Oleh: Said Assyaqofy*
Syiahindonesia.com – Kami ajak para pembaca untuk sedikit merujuk ke sejarah Rasulullah sebelum dan setelah beliau wafat.
Menurut ahlus sunnah wal jamaah ketika menjelang Rasulullah wafat umat islam kebingungan tidak tahu siapa yang akan menjadi pengganti beliau, karena tidak ada perintah langsung dari Rasulullah siapa penggantinya setelah beliau, para sahabat senior bersepakat menunjuk pengganti beliau yaitu Abu Bakar as-shidiq yang dipilih oleh para sahabat dan kaum msulimin.
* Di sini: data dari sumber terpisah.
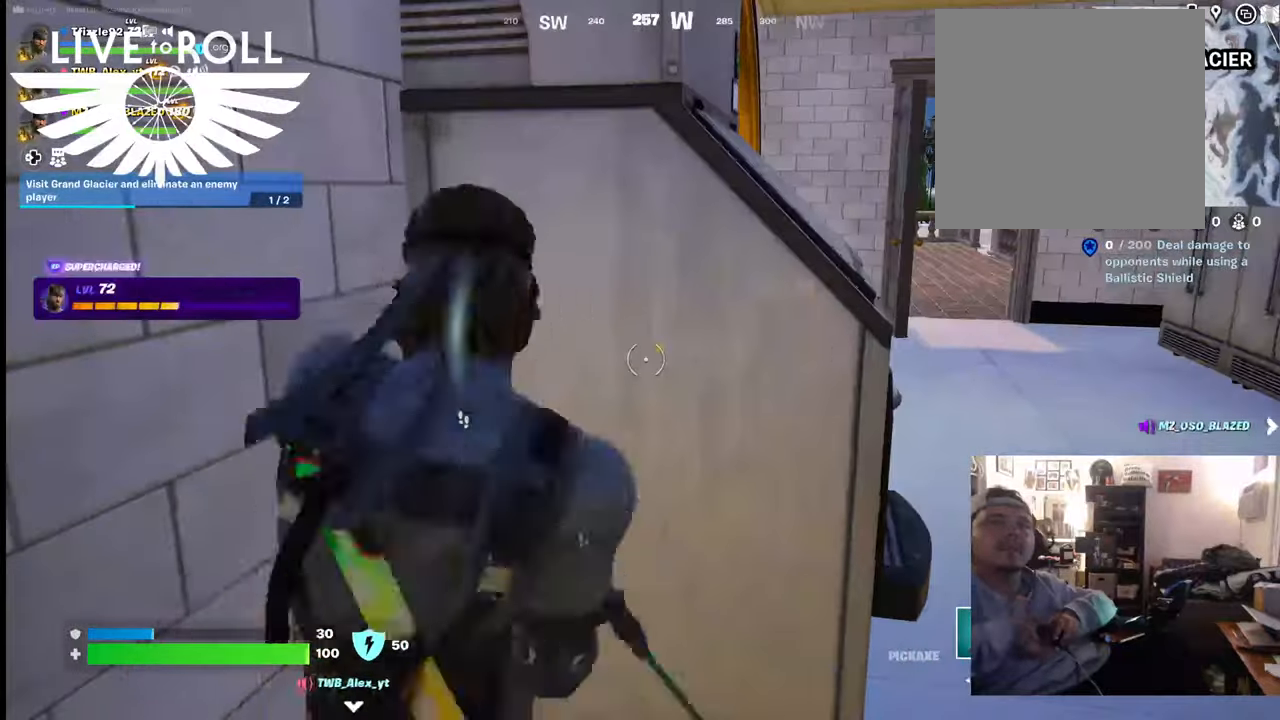
{"buttons": ["R2"], "left_stick": "up", "right_stick": "center", "events": [[234, "left_stick", "up"]]}
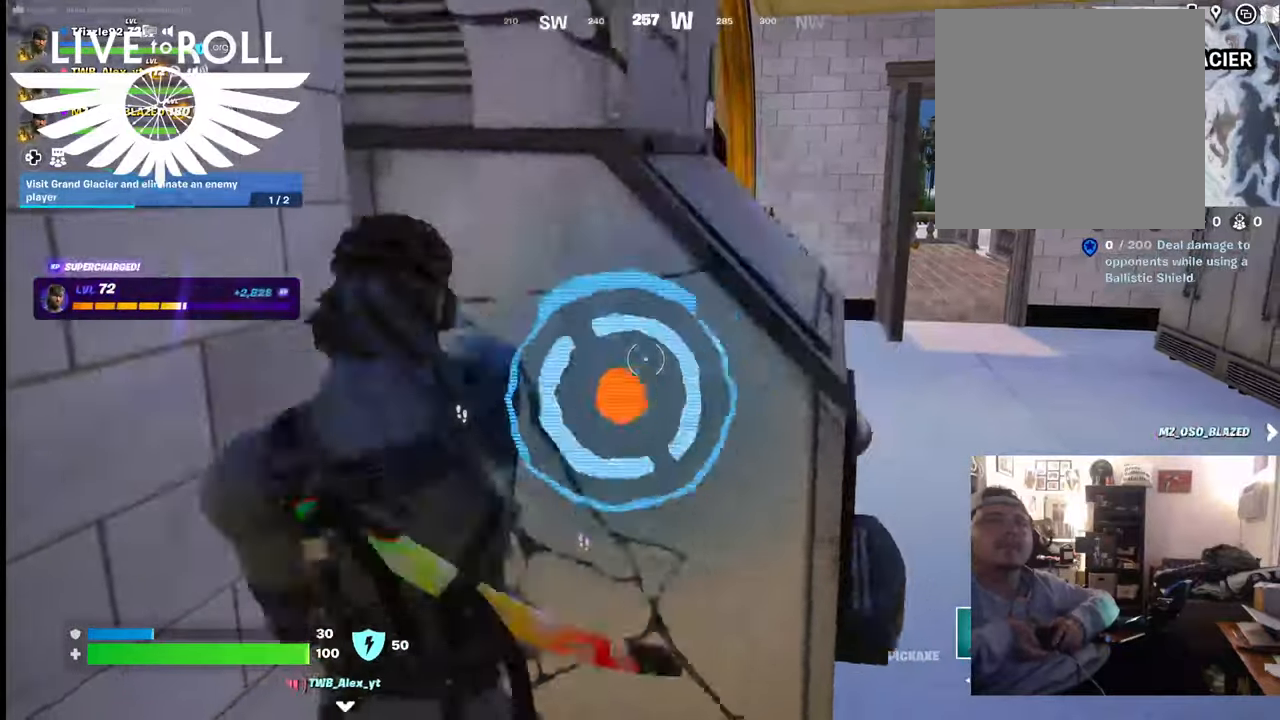
{"buttons": [], "left_stick": "center", "right_stick": "center", "events": [[34, "left_stick", "center"], [500, "R2", "up"]]}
Menentukan khalifah menurut ahlul sunnah wal jamaah yang telah disepakati oleh para ulama dan kaum muslimin karena tidak ada nash-nash yang sharih dan jelas dalam menentukan pemimpin dalam islam.
Berbeda dengan Syiah mereka memiliki metode dan cara tersendiri dalam menentukan khalifah dan berkeyakinan bahwa para khalifah dan pengganti Rasulullah setelah wafat sudah ada nash-nash dalam al-Qur’an dan hadits secara jelas dan sharih, mereka berkeyakinan yang ditunjukkan oleh nash-nash tersebut ialah para imam-imam mereka yang dua belas bahwa siapa saja imam atau khalifah selain dari imam mereka yang dua belas tersebut ialah bahtil dan tidak sah serta harus dicopot dari kedudukannya.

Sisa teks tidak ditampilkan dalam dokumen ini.